Page excerpt —
Love and Commitment

Therapist and Life Coach Voorhees NJ (856) 352-5428 Contact NJTLC

Last week, I conducted introductory counseling and coaching sessions with two different couples. During our meetings, I observed that they behaved in similar ways. Both couples exhibited overt anger and disrespect toward each other. They appeared to be demonstrating the extent of disrespect and anger within their relationships through their words and tone.

Couples don’t often present for marriage counseling or couples coaching so close to what I believed to be “the end of the line.” Couples come to me with disagreements and dysfunctional ways of communicating. Still, since they are presenting for couples coaching together, the assumption is that both partners have an interest in continuing the relationship. I doubted this was the case with either of these couples.

Couple One

The first couple I met with appeared to be in serious trouble. The man was somewhat quiet, and I got the feeling he did not understand why he was in my office. His fiancé, however, was angry throughout the session and was disrespectful toward him repeatedly. Her need, which appeared to be directly related to her screaming, was for him to change.

She wanted him to share more with her and not stay quiet as much as he does. I learned that she had been mandated to attend anger management counseling two separate times in her life, which, at face value, I could understand. Throughout, the man didn’t quite understand what changes she wanted him to make, and the more she screamed, the more humiliated he became. During the session, very little was accomplished, and I was convinced that I would not see them again.

Couple Two

The second couple communicated more clearly than the first during their session, but not by much. Newly married after a 10-year relationship, they were now arguing much of the time, and the woman expressed feeling disrespected by her spouse. He stated that he wasn’t sure how he was going to continue in the relationship, as she constantly blamed him for things he either didn’t understand or were out of his control. I scheduled return appointments for each couple—one right after the other—to take place today.

Hope?

The woman from couple 2 called me this morning, stating that she was not going to attend the session, that she was so mad at her spouse she didn’t see the point of coming. I didn’t expect Couple 1, who I had scheduled for 8 PM, to show up for their appointment at all. Surprisingly, Couple 1 attended their 8 PM appointment, and the female from Couple 2 joined her spouse in attending the appointment she said she was not going to attend.

Stored data entries
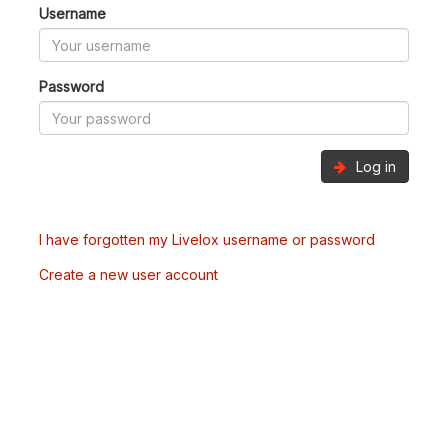
Username
Password
Log in
I have forgotten my Livelox username or password
Create a new user account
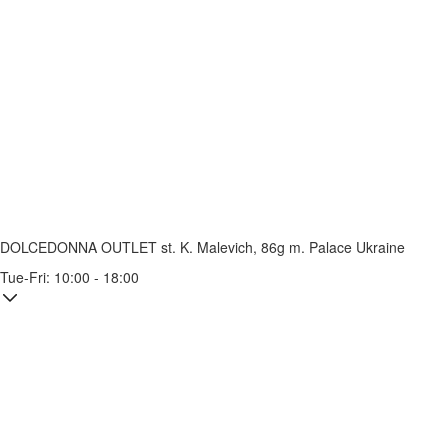
DOLCEDONNA OUTLET
st. K. Malevich, 86g
m. Palace Ukraine
Tue-Fri: 10:00 - 18:00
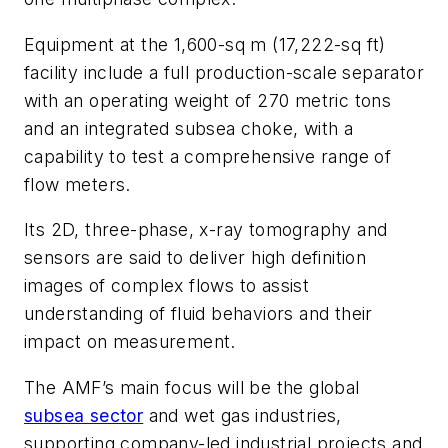
Equipment at the 1,600-sq m (17,222-sq ft)
facility include a full production-scale separator
with an operating weight of 270 metric tons
and an integrated subsea choke, with a
capability to test a comprehensive range of
flow meters.
Its 2D, three-phase, x-ray tomography and
sensors are said to deliver high definition
images of complex flows to assist
understanding of fluid behaviors and their
impact on measurement.
The AMF’s main focus will be the global
subsea sector
and wet gas industries,
supporting company-led industrial projects and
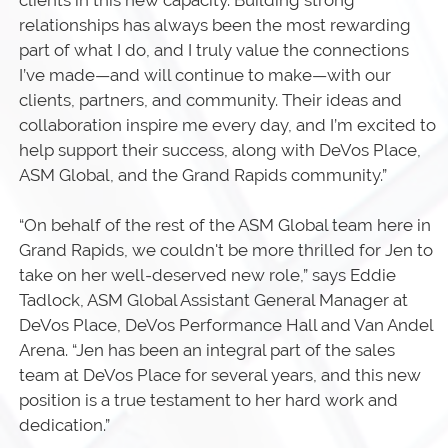
clients in this new capacity. Building strong
relationships has always been the most rewarding
part of what I do, and I truly value the connections
I’ve made—and will continue to make—with our
clients, partners, and community. Their ideas and
collaboration inspire me every day, and I’m excited to
help support their success, along with DeVos Place,
ASM Global, and the Grand Rapids community.”
“On behalf of the rest of the ASM Global team here in
Grand Rapids, we couldn't be more thrilled for Jen to
take on her well-deserved new role,” says Eddie
Tadlock, ASM Global Assistant General Manager at
DeVos Place, DeVos Performance Hall and Van Andel
Arena. “Jen has been an integral part of the sales
team at DeVos Place for several years, and this new
position is a true testament to her hard work and
dedication.”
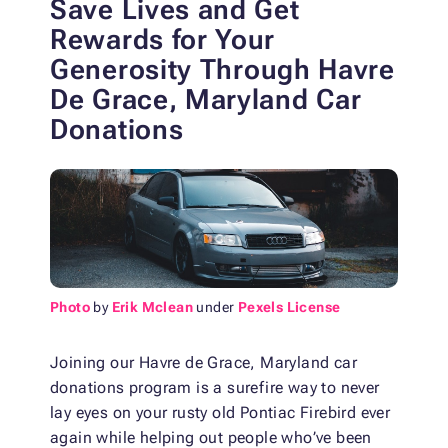
Save Lives and Get
Rewards for Your
Generosity
Through Havre
De Grace, Maryland Car
Donations
Photo
by
Erik Mclean
under
Pexels License
Joining our Havre de Grace, Maryland car
donations program is a surefire way to never
lay eyes on your rusty old Pontiac Firebird ever
again while helping out people who’ve been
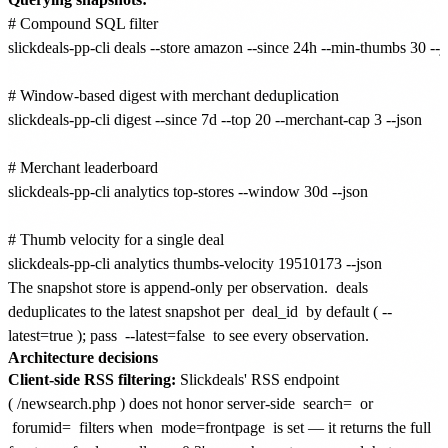
# Compound SQL filter

slickdeals-pp-cli deals --store amazon --since 24h --min-thumbs 30 --js
# Window-based digest with merchant deduplication

slickdeals-pp-cli digest --since 7d --top 20 --merchant-cap 3 --json

# Merchant leaderboard

slickdeals-pp-cli analytics top-stores --window 30d --json

# Thumb velocity for a single deal

The snapshot store is append-only per observation.
deals
deduplicates to the latest snapshot per
deal_id
by default (
--
latest=true
); pass
--latest=false
to see every observation.
Architecture decisions
Client-side RSS filtering:
Slickdeals' RSS endpoint
(
/newsearch.php
) does not honor server-side
search=
or
forumid=
filters when
mode=frontpage
is set — it returns the full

Tasks and exercises —
1. According to the couples-counseling post, what time was Couple 1's appointment scheduled for?
2. Write out the stretch of the couples-counseling post from "The first couple" through "see them again.".
Use only the couples-counseling post, not the material.

Task-by-task results —
1. 8 PM

2.
The first couple I met with appeared to be in serious trouble. The man was somewhat quiet, and I got the feeling he did not understand why he was in my office. His fiancé, however, was angry throughout the session and was disrespectful toward him repeatedly. Her need, which appeared to be directly related to her screaming, was for him to change.

She wanted him to share more with her and not stay quiet as much as he does. I learned that she had been mandated to attend anger management counseling two separate times in her life, which, at face value, I could understand. Throughout, the man didn’t quite understand what changes she wanted him to make, and the more she screamed, the more humiliated he became. During the session, very little was accomplished, and I was convinced that I would not see them again.